The second basic cloud security layer is access control. "You want to make sure you're following good, basic blocking and tackling around identity management, such as using strong user names and passwords," Ramsey says. Intel and IBM both offer identity management programs for cloud implementations. Dell is about to close an acquisition of Quest Software, which has identity and access management capability.
Tsion Gonen, chief strategy officer at data protection company SafeNet, points out that a balance needs to be struck between usability and security with authentication. "You want to provide security but you also don't want to drive users crazy," he observes.
The third layer is network security. A firewall is of course essential; cloud providers can often offer more. "Our preferred approach is for customers to have dedicated network connections into our facilities, so that even though we're hosting their data in a cloud, it's not like it's public and you have to develop procedures around keeping everybody on the internet away from the data," says Malcom. CSI will provide virtual dedicated networks for each customer, so that there are true firewall rules in place to separate traffic going between different sets of customers, Malcom says.
The fourth layer is encryption. "If you can, I would highly recommend encrypting the data you put in the cloud and not letting the cloud service provider have access to the key with which you encrypted the data," Ramsey says. "That solves a whole host of problems. If the data is backed up, it's backed up and encrypted, no one can get it. If it's accidentally or purposely moved offshore and you're a U.S. regulated bank, you could say it's encrypted so you could follow things like Safe Harbor." PCI rules require encryption for data at rest.
"We're in an age where by definition you cannot assume you will be able to completely seal the perimeter," Gonen points out. "Someone will get through the door, and if he doesn't get through the door he'll get through the window. He will get to the asset you're trying to protect. That asset in most if not all cases is a piece of data." His company's approach is to encrypt all data so that cybercriminals won't be able to use it if they do manage to steal it.

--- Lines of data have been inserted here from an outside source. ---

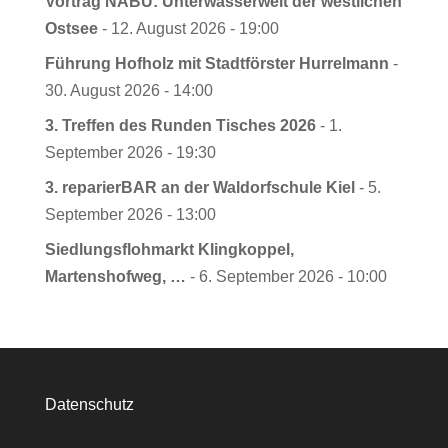
Vortrag NABU: Unterwasserwelt der westlichen
Ostsee
- 12. August 2026 - 19:00
Führung Hofholz mit Stadtförster Hurrelmann
-
30. August 2026 - 14:00
3. Treffen des Runden Tisches 2026
- 1.
September 2026 - 19:30
3. reparierBAR an der Waldorfschule Kiel
- 5.
September 2026 - 13:00
Siedlungsflohmarkt Klingkoppel,
Martenshofweg, …
- 6. September 2026 - 10:00
Datenschutz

Encryption can also help with the issue of snapshotting: cloud providers such as Amazon tend to replicate data to other locations using frequent snapshots for backup purposes. "How do you know that there aren't unauthorized snapshots in the cloud? That's not a question of losing data, it's a question of governance," Gonen notes. If the data is encrypted, no one else can touch it, regardless of how much it's duplicated.
The fifth layer is incident response. "Customers want to understand procedurally how we take action when we find incidents and how we set up logical separation [between customers' data]," Malcom says. "Every customer is different, some customers inherently trust the relationship with CSI, but most have some degree of skepticism when it comes to outsourcing their data."
"Trust but verify" is the mantra here. Make sure the cloud vendor can provide all of the security layers that are promised.